Description of the task
Reproduce the records below in full and exactly, without their images.

Stored data
□ □ □ □ □

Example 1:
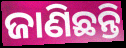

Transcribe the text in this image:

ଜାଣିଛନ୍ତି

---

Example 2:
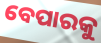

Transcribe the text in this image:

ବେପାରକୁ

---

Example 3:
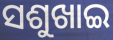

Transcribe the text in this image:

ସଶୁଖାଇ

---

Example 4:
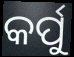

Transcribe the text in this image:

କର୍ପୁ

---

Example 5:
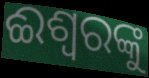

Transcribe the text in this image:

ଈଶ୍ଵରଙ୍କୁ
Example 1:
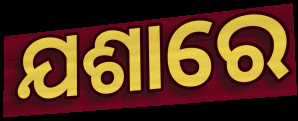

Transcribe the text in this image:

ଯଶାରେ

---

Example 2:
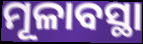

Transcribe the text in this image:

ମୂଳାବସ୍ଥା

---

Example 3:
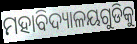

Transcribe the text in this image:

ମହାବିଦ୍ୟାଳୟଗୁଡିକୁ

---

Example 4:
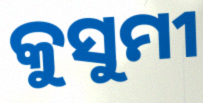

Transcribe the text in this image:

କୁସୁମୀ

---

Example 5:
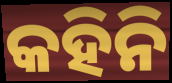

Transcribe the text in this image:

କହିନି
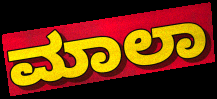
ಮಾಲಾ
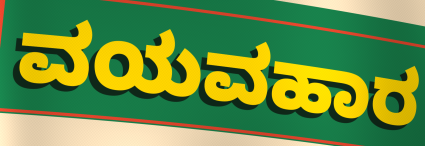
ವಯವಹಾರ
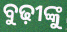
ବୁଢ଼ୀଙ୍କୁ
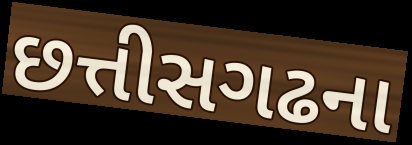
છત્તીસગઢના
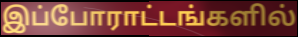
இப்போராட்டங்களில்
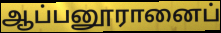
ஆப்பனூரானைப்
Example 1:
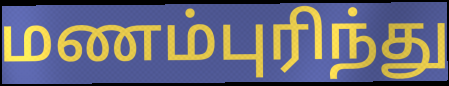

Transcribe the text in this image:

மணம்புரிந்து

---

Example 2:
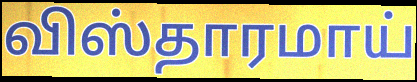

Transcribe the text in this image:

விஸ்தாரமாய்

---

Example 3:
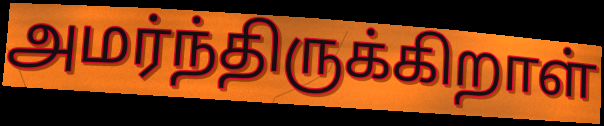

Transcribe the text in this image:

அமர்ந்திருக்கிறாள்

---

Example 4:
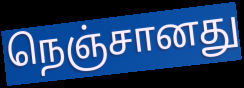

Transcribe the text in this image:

□ □ □ □ □

Response to this exercise
Example 1:

Transcribe the text in this image:

ଜାଣିଛନ୍ତି

---

Example 2:

Transcribe the text in this image:

ବେପାରକୁ

---

Example 3:

Transcribe the text in this image:

ସଶୁଖାଇ

---

Example 4:

Transcribe the text in this image:

କର୍ପୁ

---

Example 5:

Transcribe the text in this image:

ଈଶ୍ଵରଙ୍କୁ
Example 1:

Transcribe the text in this image:

ଯଶାରେ

---

Example 2:

Transcribe the text in this image:

ମୂଳାବସ୍ଥା

---

Example 3:

Transcribe the text in this image:

ମହାବିଦ୍ୟାଳୟଗୁଡିକୁ

---

Example 4:

Transcribe the text in this image:

କୁସୁମୀ

---

Example 5:

Transcribe the text in this image:

କହିନି
ಮಾಲಾ
ವಯವಹಾರ
ବୁଢ଼ୀଙ୍କୁ
છત્તીસગઢના
இப்போராட்டங்களில்
ஆப்பனூரானைப்
Example 1:

Transcribe the text in this image:

மணம்புரிந்து

---

Example 2:

Transcribe the text in this image:

விஸ்தாரமாய்

---

Example 3:

Transcribe the text in this image:

அமர்ந்திருக்கிறாள்

---

Example 4:

Transcribe the text in this image:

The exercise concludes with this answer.